Déjà, le 13 juin 2025, le procès avait été renvoyé par le président du tribunal judiciaire au motif que les citations à comparaître n’avaient pas été délivrées en temps et en heure aux prévenus. Comme il est d’usage en pareille circonstance, un court échange avait eu lieu entre les avocats des parties civiles et de la défense pour fixer une nouvelle date d’audience.
Personne n’avait cillé à l’annonce de la date
Les magistrats avaient alors proposé la date du 30 janvier 2026. Dans la salle, l’ensemble des robes noires avait acquiescé sans ciller à cette proposition. Ce qui avait surpris certaines personnes présentes au motif que cette échéance intervenait deux mois avant les municipales. Les prévenus n’avaient pas pu en toucher un mot à leurs conseils, le cas échéant, puisqu’ils étaient absents ce jour-là. Inutile de dire que certains doivent bénir aujourd’hui le calendrier de la Conférence des bâtonniers.

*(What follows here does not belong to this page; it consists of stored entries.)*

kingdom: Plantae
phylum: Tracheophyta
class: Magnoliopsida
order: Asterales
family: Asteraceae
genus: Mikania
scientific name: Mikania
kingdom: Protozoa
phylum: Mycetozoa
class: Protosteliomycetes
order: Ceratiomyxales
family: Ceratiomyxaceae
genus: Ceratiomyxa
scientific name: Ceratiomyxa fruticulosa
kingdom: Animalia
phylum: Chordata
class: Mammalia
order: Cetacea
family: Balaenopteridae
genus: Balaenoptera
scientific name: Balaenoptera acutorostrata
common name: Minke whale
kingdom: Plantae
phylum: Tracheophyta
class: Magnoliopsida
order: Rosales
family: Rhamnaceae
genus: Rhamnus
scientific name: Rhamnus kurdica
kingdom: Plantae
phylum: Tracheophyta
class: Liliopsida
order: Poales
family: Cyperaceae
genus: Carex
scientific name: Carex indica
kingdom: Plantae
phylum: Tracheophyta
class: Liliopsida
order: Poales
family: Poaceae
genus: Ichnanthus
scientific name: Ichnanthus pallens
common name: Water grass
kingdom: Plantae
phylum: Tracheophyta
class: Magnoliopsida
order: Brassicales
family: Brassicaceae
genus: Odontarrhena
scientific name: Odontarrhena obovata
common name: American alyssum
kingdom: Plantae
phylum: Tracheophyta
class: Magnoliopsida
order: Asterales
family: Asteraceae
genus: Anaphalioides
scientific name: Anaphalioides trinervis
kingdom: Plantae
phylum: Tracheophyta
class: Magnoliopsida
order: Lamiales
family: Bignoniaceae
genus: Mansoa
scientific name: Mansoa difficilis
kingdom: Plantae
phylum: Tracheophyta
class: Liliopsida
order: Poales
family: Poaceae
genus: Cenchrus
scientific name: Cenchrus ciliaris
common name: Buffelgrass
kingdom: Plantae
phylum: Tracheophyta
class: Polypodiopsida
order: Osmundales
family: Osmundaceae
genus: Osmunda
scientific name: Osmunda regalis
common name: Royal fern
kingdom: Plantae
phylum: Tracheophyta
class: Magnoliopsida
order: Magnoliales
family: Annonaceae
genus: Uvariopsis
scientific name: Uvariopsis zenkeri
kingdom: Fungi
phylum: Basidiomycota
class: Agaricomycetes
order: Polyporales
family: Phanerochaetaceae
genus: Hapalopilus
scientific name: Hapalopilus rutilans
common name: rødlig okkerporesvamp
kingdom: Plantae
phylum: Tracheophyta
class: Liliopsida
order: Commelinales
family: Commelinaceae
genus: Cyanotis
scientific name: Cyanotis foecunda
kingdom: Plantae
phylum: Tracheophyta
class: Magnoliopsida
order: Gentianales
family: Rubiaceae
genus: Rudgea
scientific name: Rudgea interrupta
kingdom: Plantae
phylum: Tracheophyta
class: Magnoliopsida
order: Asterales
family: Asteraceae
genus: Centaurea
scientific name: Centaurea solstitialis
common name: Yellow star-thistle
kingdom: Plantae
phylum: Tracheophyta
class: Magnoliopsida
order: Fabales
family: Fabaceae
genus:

Quoi qu’il en soit, les trois prévenus disposent de six mois de plus pour préparer leur défense. Valérie Picard, poursuivie pour harcèlement moral au motif qu’elle aurait tenu des propos ou eu des comportements répétés ayant pour objet ou effet une dégradation des conditions de travail pouvant attenter à la dignité, à la santé ou à l’avenir professionnel de deux ex-cadres de la mairie, entre le 1er février 2021 et le 17 juillet 2022. Idem pour Sébastien Guyon, alors 3ème adjoint au maire en charge du personnel, qui est renvoyé devant le tribunal pour complicité du même délit. Et enfin le directeur de cabinet, à leurs côtés pour complicité concernant une victime.
Le procès a été renvoyé au 3 juillet.